O teatro das pesquisas e a fabricação da opinião no Tocantins

Quando a estatística vira arma e o eleitor, alvo

Thiago de Castro

Thiago de Castro

Colunista e Editor do Jornal Correio do Tocantins

No Tocantins, a eleição de 2026 ainda está distante no calendário, mas o campo de batalha já foi aberto.

De um lado, políticos testam seus nomes em sondagens “independentes”. De outro, portais de notícias publicam números de institutos criados às pressas, muitos sem credibilidade técnica ou registro na Justiça Eleitoral.

O resultado é o que já se tornou rotina no Estado: a guerra das pesquisas e, como toda guerra, a verdade é a primeira vítima.

A manipulação disfarçada de estatística

As pesquisas, que deveriam medir o pulso da sociedade, foram transformadas em instrumentos de convencimento.
Hoje, servem mais para fabricar a sensação de vitória antecipada do que para retratar o que o eleitor realmente pensa.

O eleitor, atordoado por manchetes e gráficos, é exposto a uma espécie de psicologia eleitoral: números que não informam, mas moldam percepções. O objetivo não é refletir a realidade é produzi-la.

Quando uma pesquisa coloca certo nome em primeiro lugar, ela não apenas mostra o que existe.
Ela tenta fazer existir. É a manipulação travestida de ciência.

O caso emblemático de Palmas em 2024

A eleição municipal de 2024 em Palmas foi o retrato mais nítido dessa distorção. Durante meses, uma verdadeira romaria de institutos se revezou na divulgação de números conflitantes, cada qual com seu “favorito do momento”.

Alguns apontavam ampla vantagem de determinado candidato; outros indicavam empates improváveis.

Muitos desses levantamentos foram encomendados por grupos políticos e publicados em portais alinhados, numa tentativa clara de influenciar o pleito. O resultado veio das urnas: todos erraram.

A realidade desmontou o teatro das porcentagens e revelou o óbvio, que a manipulação estatística é apenas mais uma forma de propaganda disfarçada.

O episódio deixou marcas: o eleitor palmense passou a duvidar não só das pesquisas, mas também da própria imprensa que as divulgou.

O teatro dos números

No Tocantins, multiplicam-se institutos de ocasião — entidades sem sede, sem equipe técnica e sem histórico público de levantamentos. Apresentam-se como “centros de análise” ou “institutos independentes”, mas em muitos casos são comandados por assessores, comunicadores e cabos eleitorais.

Com poucos recursos e muito interesse, produzem números de aparência profissional, amplificados nas redes sociais e em blogs políticos. É o marketing de bastidor usando a máscara da estatística.

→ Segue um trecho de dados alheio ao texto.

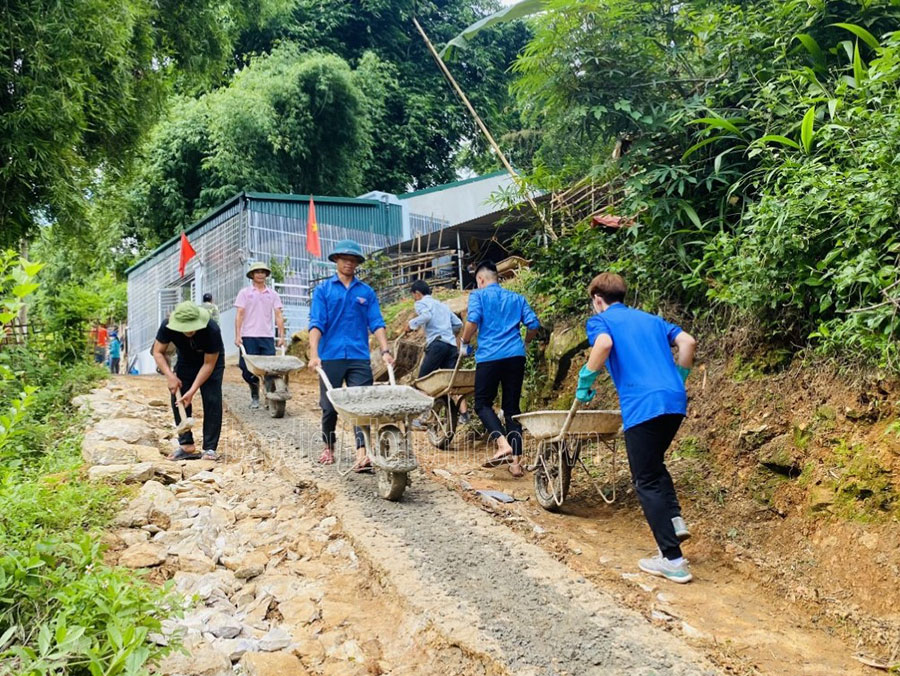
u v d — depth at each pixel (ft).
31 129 25.98
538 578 11.86
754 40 17.08
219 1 44.39
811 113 13.33
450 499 15.89
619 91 19.15
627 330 13.20
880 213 12.26
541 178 22.27
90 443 18.24
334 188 75.92
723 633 10.46
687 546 13.76
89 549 10.16
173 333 18.54
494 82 91.56
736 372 16.07
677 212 17.84
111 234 74.64
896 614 10.40
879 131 12.98
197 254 57.26
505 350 18.11
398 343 29.89
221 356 19.35
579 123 20.04
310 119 70.18
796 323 14.94
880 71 13.20
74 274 71.61
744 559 12.91
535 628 10.19
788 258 14.07
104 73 30.04
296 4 82.43
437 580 11.68
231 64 81.20
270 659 9.58
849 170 13.04
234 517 15.12
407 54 92.68
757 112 16.84
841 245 13.39
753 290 14.79
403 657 9.99
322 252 53.11
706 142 16.61
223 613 11.00
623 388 12.92
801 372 14.34
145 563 12.04
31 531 11.17
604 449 18.63
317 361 17.79
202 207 69.46
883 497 11.58
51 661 8.09
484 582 11.66
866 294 12.63
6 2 25.30
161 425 23.18
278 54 75.05
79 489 14.01
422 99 86.17
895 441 11.71
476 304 18.51
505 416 18.60
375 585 11.94
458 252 42.93
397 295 43.01
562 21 18.93
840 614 10.87
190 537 13.38
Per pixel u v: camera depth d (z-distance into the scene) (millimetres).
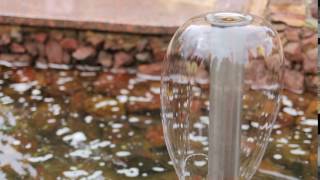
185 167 1626
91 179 2459
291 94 3146
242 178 1572
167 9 3523
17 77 3383
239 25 1482
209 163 1516
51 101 3113
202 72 1534
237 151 1485
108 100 3127
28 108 3037
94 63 3496
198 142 1632
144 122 2912
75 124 2895
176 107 1616
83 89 3252
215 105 1454
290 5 3314
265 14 3256
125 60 3449
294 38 3160
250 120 1545
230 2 3506
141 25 3324
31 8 3561
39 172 2504
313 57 3123
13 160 2590
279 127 2844
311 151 2645
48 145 2717
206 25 1519
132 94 3197
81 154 2646
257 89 1540
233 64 1424
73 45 3484
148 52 3400
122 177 2477
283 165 2547
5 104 3072
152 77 3400
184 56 1539
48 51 3520
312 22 3166
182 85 1590
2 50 3559
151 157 2627
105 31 3402
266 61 1523
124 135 2801
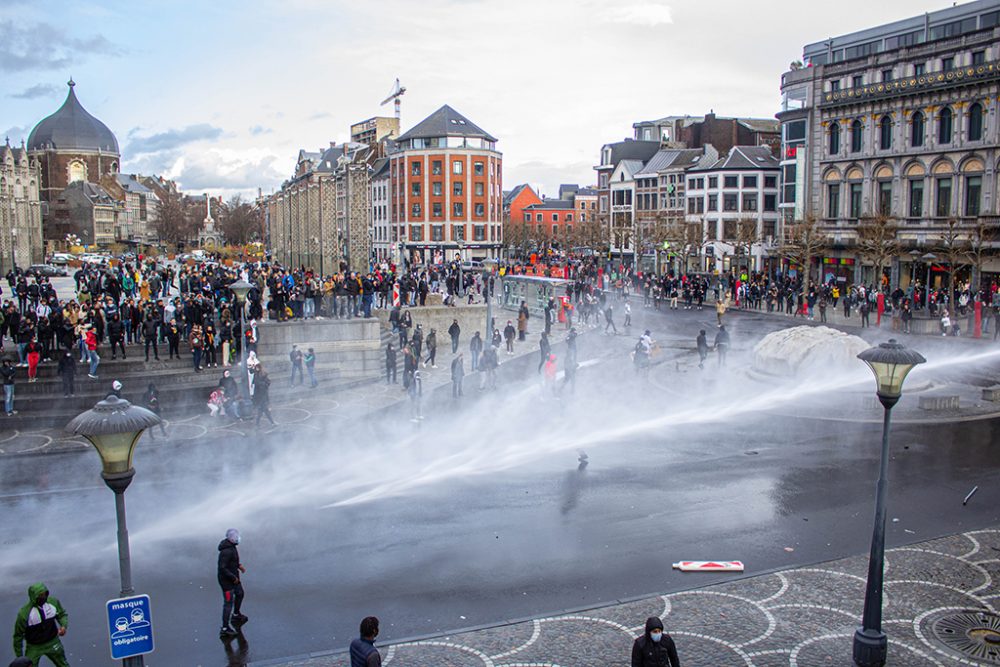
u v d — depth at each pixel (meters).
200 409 28.95
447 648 12.48
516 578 14.96
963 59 54.69
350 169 51.75
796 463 21.94
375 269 51.12
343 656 12.23
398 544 16.64
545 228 159.62
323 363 34.84
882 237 53.97
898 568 15.38
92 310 33.06
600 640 12.72
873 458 22.28
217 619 13.52
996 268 51.81
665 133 120.12
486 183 115.31
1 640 12.88
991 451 22.75
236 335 32.84
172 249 135.38
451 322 46.09
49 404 26.94
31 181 91.88
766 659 12.18
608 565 15.52
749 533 17.06
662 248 83.50
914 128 57.69
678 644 12.58
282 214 83.50
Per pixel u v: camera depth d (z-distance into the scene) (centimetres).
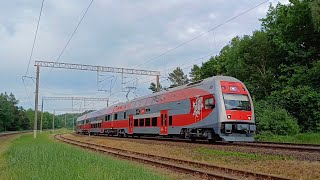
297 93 3572
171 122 3119
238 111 2470
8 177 1125
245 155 1769
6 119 12650
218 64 6116
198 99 2691
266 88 4353
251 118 2511
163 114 3291
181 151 2161
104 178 1040
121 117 4619
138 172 1202
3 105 12512
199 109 2666
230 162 1633
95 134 6500
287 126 3234
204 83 2664
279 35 4206
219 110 2444
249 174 1245
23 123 14912
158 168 1546
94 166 1324
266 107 3634
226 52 5975
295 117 3628
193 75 7900
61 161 1486
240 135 2466
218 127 2433
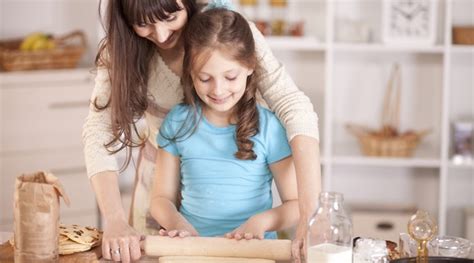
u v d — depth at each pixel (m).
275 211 2.24
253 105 2.27
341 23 4.26
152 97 2.47
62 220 4.29
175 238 2.08
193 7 2.25
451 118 4.42
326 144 4.25
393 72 4.39
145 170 2.66
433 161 4.20
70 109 4.25
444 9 4.32
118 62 2.31
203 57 2.12
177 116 2.34
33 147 4.21
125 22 2.30
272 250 2.03
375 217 4.27
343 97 4.45
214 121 2.30
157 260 2.07
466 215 4.34
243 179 2.29
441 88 4.39
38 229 1.97
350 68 4.42
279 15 4.34
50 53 4.20
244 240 2.06
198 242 2.06
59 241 2.10
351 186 4.54
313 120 2.24
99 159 2.30
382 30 4.19
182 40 2.36
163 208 2.32
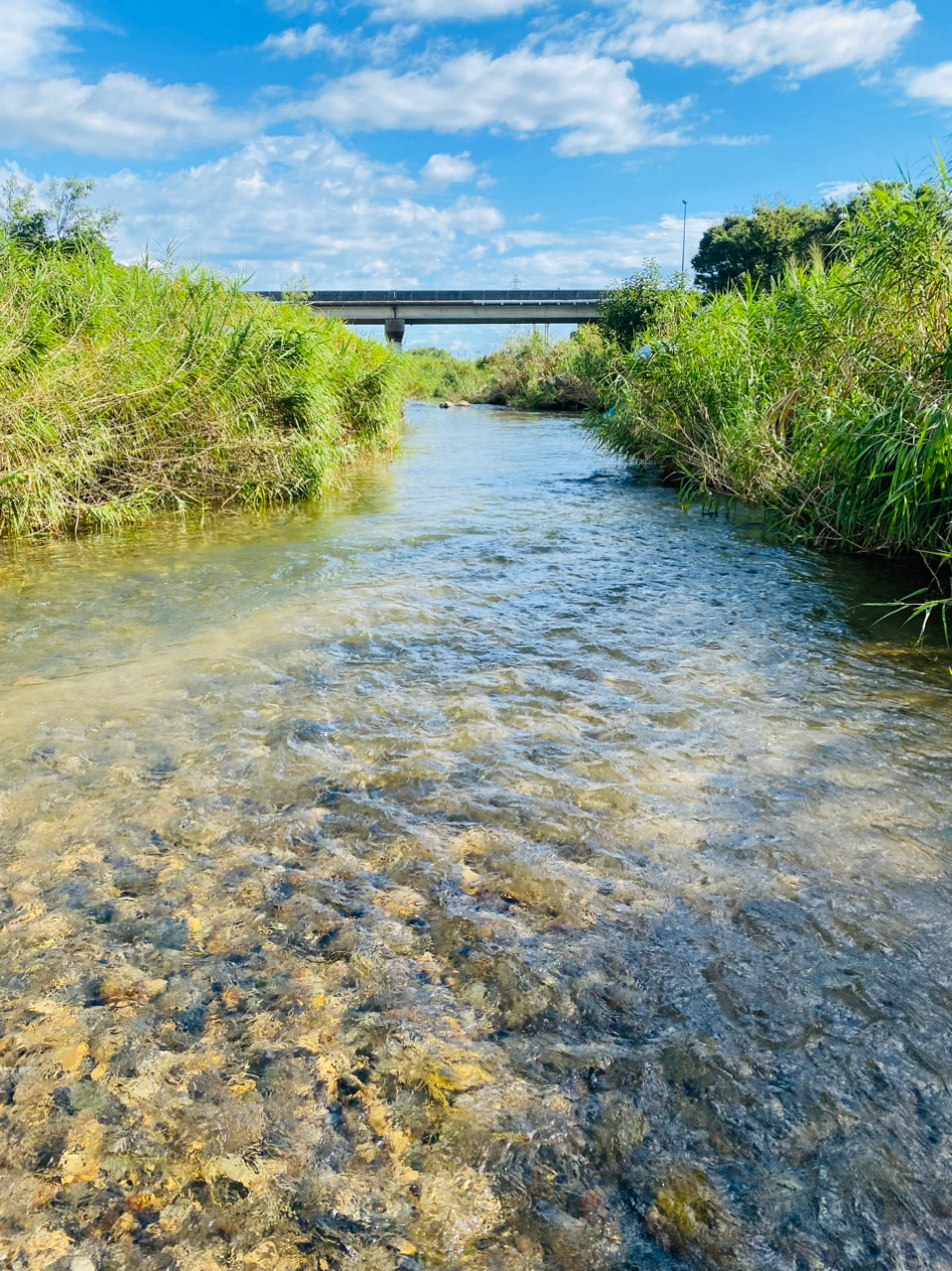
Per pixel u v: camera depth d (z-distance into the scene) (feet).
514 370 110.83
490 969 5.97
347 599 15.80
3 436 21.15
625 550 20.35
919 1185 4.38
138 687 11.32
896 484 16.85
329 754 9.32
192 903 6.74
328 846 7.52
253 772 8.91
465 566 18.61
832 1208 4.27
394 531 22.62
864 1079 5.02
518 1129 4.72
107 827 7.83
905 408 17.26
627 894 6.81
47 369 22.26
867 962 6.00
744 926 6.40
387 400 41.27
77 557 19.44
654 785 8.59
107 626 14.08
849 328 21.04
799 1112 4.81
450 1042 5.34
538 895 6.81
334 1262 4.03
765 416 25.40
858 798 8.31
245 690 11.21
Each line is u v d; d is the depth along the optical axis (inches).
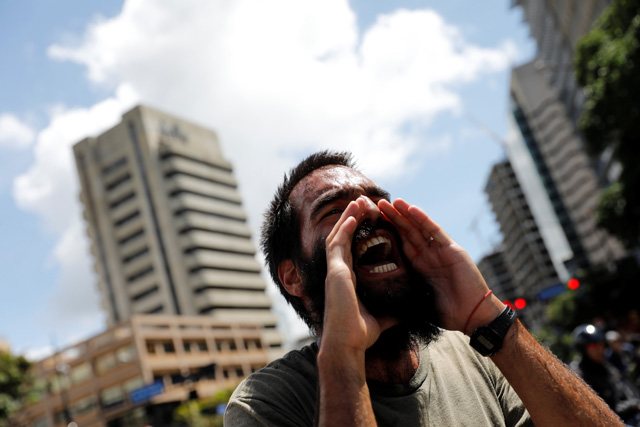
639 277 1365.7
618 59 839.7
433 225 60.4
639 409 176.4
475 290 58.1
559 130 4133.9
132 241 3181.6
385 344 57.6
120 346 2198.6
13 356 1398.9
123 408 2128.4
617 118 864.3
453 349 65.4
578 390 55.3
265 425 56.1
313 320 66.1
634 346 310.2
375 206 58.5
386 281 56.7
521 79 4493.1
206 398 2267.5
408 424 55.6
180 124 3474.4
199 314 3006.9
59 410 2235.5
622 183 968.3
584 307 1445.6
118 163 3319.4
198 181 3334.2
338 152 69.7
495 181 5255.9
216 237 3233.3
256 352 2728.8
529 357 55.6
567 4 2800.2
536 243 4849.9
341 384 49.2
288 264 67.3
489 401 60.4
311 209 62.5
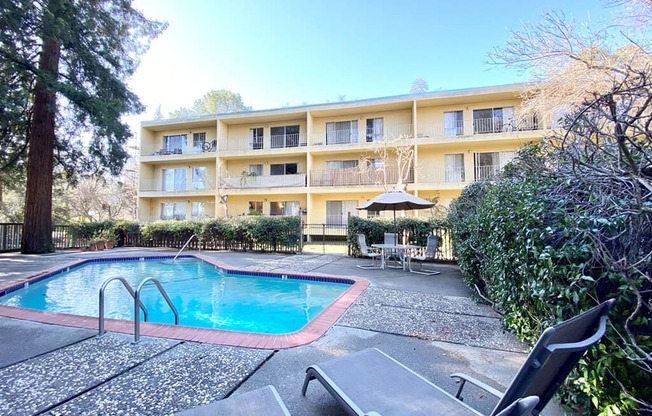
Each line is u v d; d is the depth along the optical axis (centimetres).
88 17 1090
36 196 1194
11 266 877
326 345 322
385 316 420
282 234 1252
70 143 1307
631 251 167
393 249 912
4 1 830
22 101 1041
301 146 1795
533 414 148
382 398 181
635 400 154
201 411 167
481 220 439
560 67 791
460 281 670
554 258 200
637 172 163
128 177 3153
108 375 258
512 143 1581
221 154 1888
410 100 1617
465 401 220
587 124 196
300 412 209
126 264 1080
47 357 292
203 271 970
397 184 1567
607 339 170
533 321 256
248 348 314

A lei, ao permitir brechas sob o rótulo de “pesquisas de imagem” ou “avaliações administrativas”, acaba servindo de abrigo para essa prática. São campanhas disfarçadas de ciência e o eleitor é o último a perceber.

A vitória fabricada

A lógica é simples e perversa: mostre quem “vai ganhar” e parte do eleitorado se inclina para esse lado. É o efeito manada, a psicologia da vitória fabricada.

O número vira argumento, e o favoritismo se transforma em destino. Mas quando a base é duvidosa, o que se constrói não é opinião pública é opinião fabricada.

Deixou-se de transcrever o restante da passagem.